Excerpted passage =
*** Begin section ***

I cringe to think a Pirate runs off the field to watch SportsCenter "to see how he did." Do you have to see it on the tube to believe it? Cue Howard Beale.
Actually, that easy & cheap crack aside, it's not the medium (television) but the show itself (a national one) that gives me the creeps these days. Baseball is one of the great national pastimes, but only as a soap opera with dozens of different - and mainly regional - interpretations of the action. There's no one, non-partisan, overarching take on the season that is satisfying or meaningful. The game is only as good as the degree of disagreement fans might have about how to interpret the action on the field.

*** End section ***

Your tasks =
1. Please summarize the baseball commentary in three sentences.
2. Pick up the baseball commentary after its last sentence and write one more paragraph in the same voice.
The rows that come after the baseball commentary aren't needed for anything here.

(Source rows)
*** Begin section ***

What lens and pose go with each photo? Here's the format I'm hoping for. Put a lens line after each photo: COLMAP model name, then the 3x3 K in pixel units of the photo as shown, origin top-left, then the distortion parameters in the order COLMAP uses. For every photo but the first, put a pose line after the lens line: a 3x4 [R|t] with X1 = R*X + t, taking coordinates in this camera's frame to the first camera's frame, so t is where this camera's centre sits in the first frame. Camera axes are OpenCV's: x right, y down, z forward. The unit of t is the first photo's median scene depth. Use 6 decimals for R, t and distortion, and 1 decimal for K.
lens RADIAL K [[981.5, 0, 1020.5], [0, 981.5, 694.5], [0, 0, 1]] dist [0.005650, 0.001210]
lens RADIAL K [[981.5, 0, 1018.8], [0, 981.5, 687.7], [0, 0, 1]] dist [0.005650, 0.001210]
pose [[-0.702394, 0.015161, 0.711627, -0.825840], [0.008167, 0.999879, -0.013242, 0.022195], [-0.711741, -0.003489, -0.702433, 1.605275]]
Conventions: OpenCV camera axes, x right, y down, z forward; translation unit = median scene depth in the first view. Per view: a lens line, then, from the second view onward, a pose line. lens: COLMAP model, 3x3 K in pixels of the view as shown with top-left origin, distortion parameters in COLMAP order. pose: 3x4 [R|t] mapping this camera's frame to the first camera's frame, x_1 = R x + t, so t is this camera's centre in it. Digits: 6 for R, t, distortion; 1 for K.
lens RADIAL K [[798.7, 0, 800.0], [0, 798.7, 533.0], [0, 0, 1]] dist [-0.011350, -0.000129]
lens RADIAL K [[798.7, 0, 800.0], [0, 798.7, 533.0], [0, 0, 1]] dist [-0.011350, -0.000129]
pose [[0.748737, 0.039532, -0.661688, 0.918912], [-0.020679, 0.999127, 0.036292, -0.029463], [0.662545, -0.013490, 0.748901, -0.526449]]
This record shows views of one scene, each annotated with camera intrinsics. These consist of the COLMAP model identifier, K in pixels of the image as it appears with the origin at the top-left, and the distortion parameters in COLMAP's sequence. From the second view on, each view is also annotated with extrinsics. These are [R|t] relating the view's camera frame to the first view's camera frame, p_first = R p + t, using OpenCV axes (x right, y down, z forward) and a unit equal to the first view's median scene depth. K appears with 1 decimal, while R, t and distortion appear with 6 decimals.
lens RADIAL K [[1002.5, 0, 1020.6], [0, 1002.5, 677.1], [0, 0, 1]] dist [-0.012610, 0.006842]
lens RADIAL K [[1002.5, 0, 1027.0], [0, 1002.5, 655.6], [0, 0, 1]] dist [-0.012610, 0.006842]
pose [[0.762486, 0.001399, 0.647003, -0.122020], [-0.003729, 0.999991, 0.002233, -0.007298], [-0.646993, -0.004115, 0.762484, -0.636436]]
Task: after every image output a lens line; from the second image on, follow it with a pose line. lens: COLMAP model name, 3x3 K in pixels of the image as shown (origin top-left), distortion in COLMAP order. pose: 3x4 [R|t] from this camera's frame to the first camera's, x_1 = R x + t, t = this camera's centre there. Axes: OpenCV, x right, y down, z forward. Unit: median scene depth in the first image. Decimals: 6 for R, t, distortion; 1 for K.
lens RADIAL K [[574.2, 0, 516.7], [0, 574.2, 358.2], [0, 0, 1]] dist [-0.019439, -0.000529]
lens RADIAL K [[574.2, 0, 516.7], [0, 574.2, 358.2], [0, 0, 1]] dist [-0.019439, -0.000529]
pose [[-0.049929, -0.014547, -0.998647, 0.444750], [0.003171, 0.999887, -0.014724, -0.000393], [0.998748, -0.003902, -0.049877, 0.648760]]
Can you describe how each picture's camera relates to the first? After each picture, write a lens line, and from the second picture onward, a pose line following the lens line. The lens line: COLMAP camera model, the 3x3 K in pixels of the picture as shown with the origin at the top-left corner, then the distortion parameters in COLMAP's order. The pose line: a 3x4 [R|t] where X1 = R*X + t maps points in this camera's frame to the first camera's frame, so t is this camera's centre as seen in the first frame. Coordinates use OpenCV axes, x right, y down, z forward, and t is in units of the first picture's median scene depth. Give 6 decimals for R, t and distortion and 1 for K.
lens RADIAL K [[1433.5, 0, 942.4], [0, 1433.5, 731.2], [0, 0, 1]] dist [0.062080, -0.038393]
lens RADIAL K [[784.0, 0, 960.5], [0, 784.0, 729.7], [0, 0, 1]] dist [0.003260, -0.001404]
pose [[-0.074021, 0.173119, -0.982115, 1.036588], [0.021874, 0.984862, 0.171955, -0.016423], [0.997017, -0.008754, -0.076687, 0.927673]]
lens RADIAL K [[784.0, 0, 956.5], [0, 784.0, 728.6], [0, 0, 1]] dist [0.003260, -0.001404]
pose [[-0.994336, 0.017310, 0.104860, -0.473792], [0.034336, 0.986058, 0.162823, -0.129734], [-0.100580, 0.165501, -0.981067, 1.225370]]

*** End section ***

Answers for this exercise =
1. The writer cringes at the idea of a Pirate running off the field to watch SportsCenter to see how he did. The writer says the real problem is not television but the national show itself, since baseball is a great national pastime only as a soap opera with dozens of different, mainly regional interpretations of the action. No single non-partisan, overarching take on the season is satisfying or meaningful, and the game is only as good as how much fans might disagree about interpreting what happens on the field.

2.
As much as I loved USAToday when it first came out - the expanded box scores, all the statistics, a little note for every team - I've come to think that you can't really enjoy following a team like the Pirates if you rely only on the national media. It has a superficial bias towards the players and dramas of the largest markets and most-recently-winningest teams. The highest-paid players are usually the focus, and we're always reminded that they are the highest-paid players. Teams like the D'Rays and the Pirates only get notice if they win or lose a lot in a row, which signals not the best but the worst time for usually uninterested persons to look in and mouth off with their take on the meaning of the streak as it is happening. Teams that weren't picked to be winners - like the Cincinnati Reds - are subjected to overwhelming negativity until the team stops winning, and you have to wonder if that negativity ("they can't keep it up," "they have no pitching," "they get outscoured too much,") doesn't do a lot to erode the morale of the small-market Reds and their small-market fans. And morale is everything in a game that's mainly mental.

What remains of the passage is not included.